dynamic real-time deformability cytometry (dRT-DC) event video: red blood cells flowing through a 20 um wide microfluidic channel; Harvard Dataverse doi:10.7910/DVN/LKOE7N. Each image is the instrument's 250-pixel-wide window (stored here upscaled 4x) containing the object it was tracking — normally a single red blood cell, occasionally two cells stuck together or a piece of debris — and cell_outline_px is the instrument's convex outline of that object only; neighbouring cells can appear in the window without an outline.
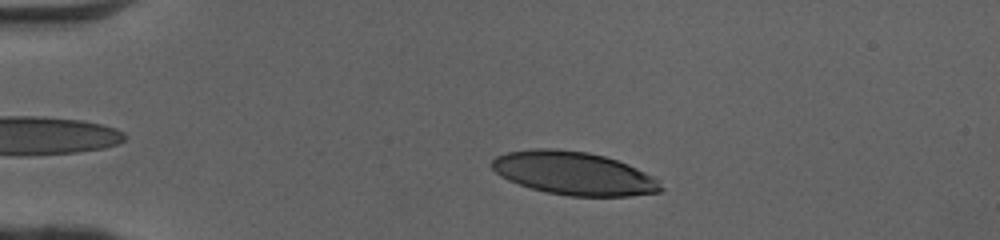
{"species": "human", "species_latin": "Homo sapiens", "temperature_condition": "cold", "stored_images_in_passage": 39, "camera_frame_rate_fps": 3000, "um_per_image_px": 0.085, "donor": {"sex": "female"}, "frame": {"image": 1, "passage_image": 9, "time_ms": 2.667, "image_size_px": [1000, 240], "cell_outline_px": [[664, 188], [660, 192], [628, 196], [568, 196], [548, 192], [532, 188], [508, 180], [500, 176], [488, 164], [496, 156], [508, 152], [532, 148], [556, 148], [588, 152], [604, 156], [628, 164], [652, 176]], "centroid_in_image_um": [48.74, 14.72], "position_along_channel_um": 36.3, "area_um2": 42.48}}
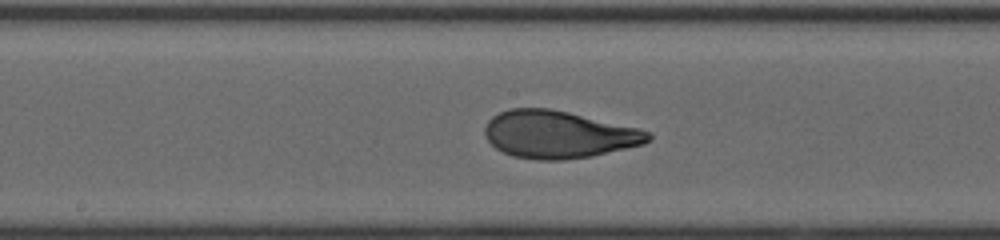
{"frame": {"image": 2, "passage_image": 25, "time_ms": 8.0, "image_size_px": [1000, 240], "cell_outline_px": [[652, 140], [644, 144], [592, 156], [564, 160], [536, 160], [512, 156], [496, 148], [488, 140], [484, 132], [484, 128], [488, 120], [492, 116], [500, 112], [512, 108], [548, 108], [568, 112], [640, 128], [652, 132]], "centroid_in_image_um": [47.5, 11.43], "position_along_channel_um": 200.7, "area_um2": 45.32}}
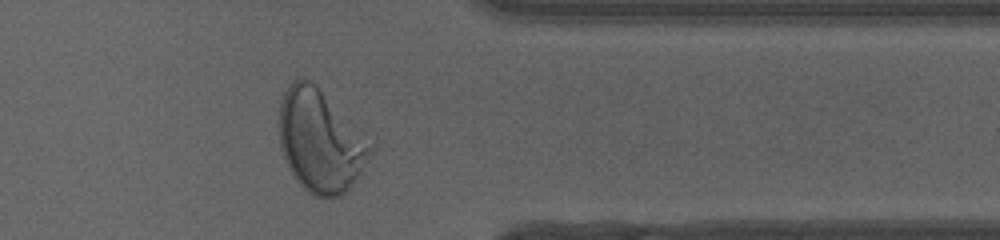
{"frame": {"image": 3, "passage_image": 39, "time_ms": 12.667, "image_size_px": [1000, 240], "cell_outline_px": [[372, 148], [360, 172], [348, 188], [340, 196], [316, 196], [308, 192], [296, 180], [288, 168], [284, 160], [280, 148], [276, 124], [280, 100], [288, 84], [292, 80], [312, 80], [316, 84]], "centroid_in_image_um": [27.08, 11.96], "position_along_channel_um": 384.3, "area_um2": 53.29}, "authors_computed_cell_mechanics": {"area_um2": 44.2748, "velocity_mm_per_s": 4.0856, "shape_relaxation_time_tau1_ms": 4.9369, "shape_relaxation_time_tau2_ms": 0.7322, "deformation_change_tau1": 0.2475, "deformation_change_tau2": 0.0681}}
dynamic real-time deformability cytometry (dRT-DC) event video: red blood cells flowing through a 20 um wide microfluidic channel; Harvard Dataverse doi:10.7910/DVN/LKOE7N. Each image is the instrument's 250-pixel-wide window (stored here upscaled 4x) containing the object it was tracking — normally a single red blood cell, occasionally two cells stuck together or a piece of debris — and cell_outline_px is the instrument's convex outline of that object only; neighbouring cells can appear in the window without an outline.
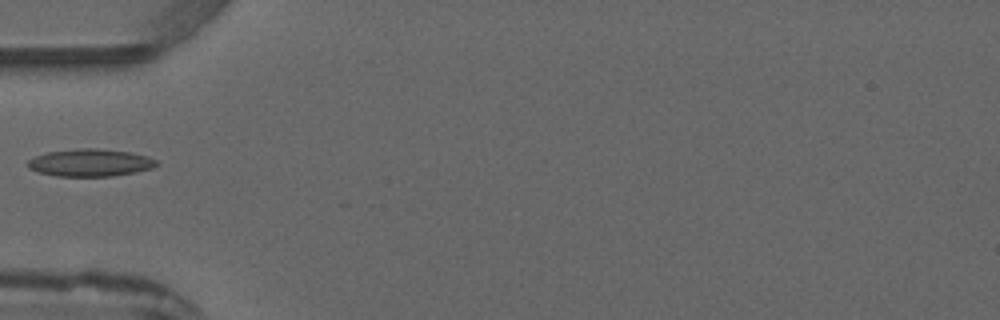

* WHAT THE TASK REQUIRES *
Without including the pictures, reproduce all entries exactly.

* WRITTEN SOLUTION *
dynamic real-time deformability cytometry (dRT-DC) event video: red blood cells flowing through a 20 um wide microfluidic channel; Harvard Dataverse doi:10.7910/DVN/LKOE7N. Each image is the instrument's 250-pixel-wide window (stored here upscaled 4x) containing the object it was tracking — normally a single red blood cell, occasionally two cells stuck together or a piece of debris — and cell_outline_px is the instrument's convex outline of that object only; neighbouring cells can appear in the window without an outline.
{"species": "human", "species_latin": "Homo sapiens", "temperature_condition": "cold", "stored_images_in_passage": 39, "camera_frame_rate_fps": 3000, "um_per_image_px": 0.085, "donor": {"sex": "female"}, "frame": {"image": 1, "passage_image": 9, "time_ms": 2.667, "image_size_px": [1000, 240], "cell_outline_px": [[664, 188], [660, 192], [628, 196], [568, 196], [548, 192], [532, 188], [508, 180], [500, 176], [488, 164], [496, 156], [508, 152], [532, 148], [556, 148], [588, 152], [604, 156], [628, 164], [652, 176]], "centroid_in_image_um": [48.74, 14.72], "position_along_channel_um": 36.3, "area_um2": 42.48}}
{"frame": {"image": 2, "passage_image": 25, "time_ms": 8.0, "image_size_px": [1000, 240], "cell_outline_px": [[652, 140], [644, 144], [592, 156], [564, 160], [536, 160], [512, 156], [496, 148], [488, 140], [484, 132], [484, 128], [488, 120], [492, 116], [500, 112], [512, 108], [548, 108], [568, 112], [640, 128], [652, 132]], "centroid_in_image_um": [47.5, 11.43], "position_along_channel_um": 200.7, "area_um2": 45.32}}
{"frame": {"image": 3, "passage_image": 39, "time_ms": 12.667, "image_size_px": [1000, 240], "cell_outline_px": [[372, 148], [360, 172], [348, 188], [340, 196], [316, 196], [308, 192], [296, 180], [288, 168], [284, 160], [280, 148], [276, 124], [280, 100], [288, 84], [292, 80], [312, 80], [316, 84]], "centroid_in_image_um": [27.08, 11.96], "position_along_channel_um": 384.3, "area_um2": 53.29}, "authors_computed_cell_mechanics": {"area_um2": 44.2748, "velocity_mm_per_s": 4.0856, "shape_relaxation_time_tau1_ms": 4.9369, "shape_relaxation_time_tau2_ms": 0.7322, "deformation_change_tau1": 0.2475, "deformation_change_tau2": 0.0681}}
dynamic real-time deformability cytometry (dRT-DC) event video: red blood cells flowing through a 20 um wide microfluidic channel; Harvard Dataverse doi:10.7910/DVN/LKOE7N. Each image is the instrument's 250-pixel-wide window (stored here upscaled 4x) containing the object it was tracking — normally a single red blood cell, occasionally two cells stuck together or a piece of debris — and cell_outline_px is the instrument's convex outline of that object only; neighbouring cells can appear in the window without an outline.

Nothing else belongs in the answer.